Eat the whole plant!
There are a lot of vegetables that are given short shrift, we eat just one part of a plant and overlooking the rest. Of course, southerners know the importance of the turnip green along with the turnip. We eat green tomatoes as well as red ones. We pickle the watermelon’s rind. Some people ask us especially for the cabbage wrapper leaves. There is an economy of frugality found in southern food traditions. For some reason, sweet potato greens have been left out. I think it is time that changed. Already I am seeing many more search results when I look for recipes and information about eating sweet potato greens than the first time I did a few years ago.
Snake hunting … I mean sweet potato leaf harvesting
We don’t harvest sweet potato greens very often because they are time consuming to pick and they are unfamiliar to many. The sweet potato patch is looking fantastic right now. Hopefully what is going on underground is as good as what we are seeing topside. It is a thick tangle of vines and leaves. All those leaves mean you can’t see the ground when you step. That combined with all the rain we’ve been having sets the stage for some encounters with snakes. We see the most water moccasins in the garden when we’ve had rainy weather. As much as possible, we picked the sweet potato greens from the edges of the patch. We didn’t spot any snakes today. How many snakes spotted us, I couldn’t tell you.
How to prepare sweet potato greens
To prepare your sweet potato greens, remove and coarsely chop the leaves. Leaf stems should be finely chopped and the tougher stems discarded. Compared to other greens, sweet potato greens have much less moisture (this is an adaptation to thrive in summer’s heat) so you may want to add a little liquid when cooking. They can be steamed, sauteed or simmered. Add the stems first and allow them to soften before adding the greens. The flavor is a little bit like chard in my opinion, which means they go well with pasta or eggs. Here is a simple, basic recipe for sauteed sweet potato greens.

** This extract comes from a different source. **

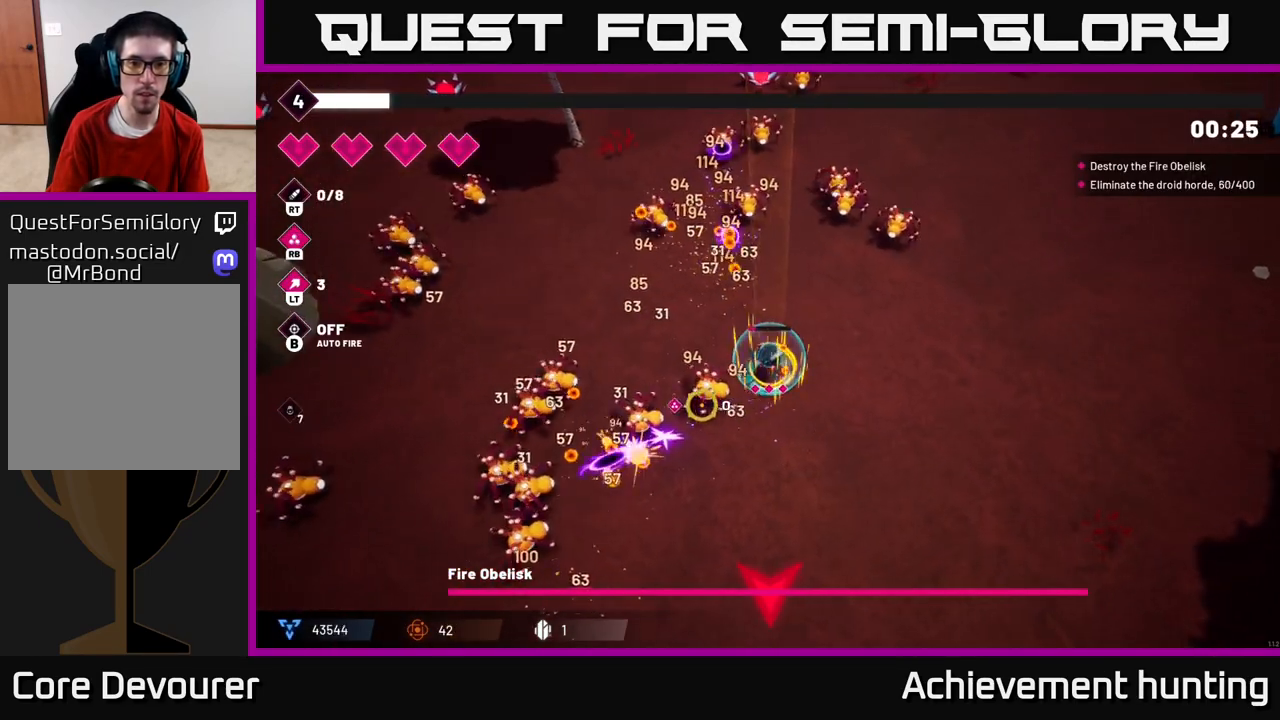
{"buttons": ["R2"], "left_stick": "right", "right_stick": "left", "events": [[83, "left_stick", "center"], [283, "left_stick", "down-right"], [317, "right_stick", "left"], [450, "left_stick", "right"]]}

Eight more inches of rain is eight inches too many
On Thursday we made 13 beds (hooray!). Friday morning I spent a couple hours setting up the irrigation. I guess I could have spent that time doing something else because on Friday afternoon it rained. It rained again Saturday. It rained again Sunday. We got eight inches of rain in those three days. How much rain is that? It is five gallons per square foot. No matter what the weather man says, we have to be ready. We have to be ready for rain at the same time we are ready for no rain. We got eight inches while our friends up in Arlington got none.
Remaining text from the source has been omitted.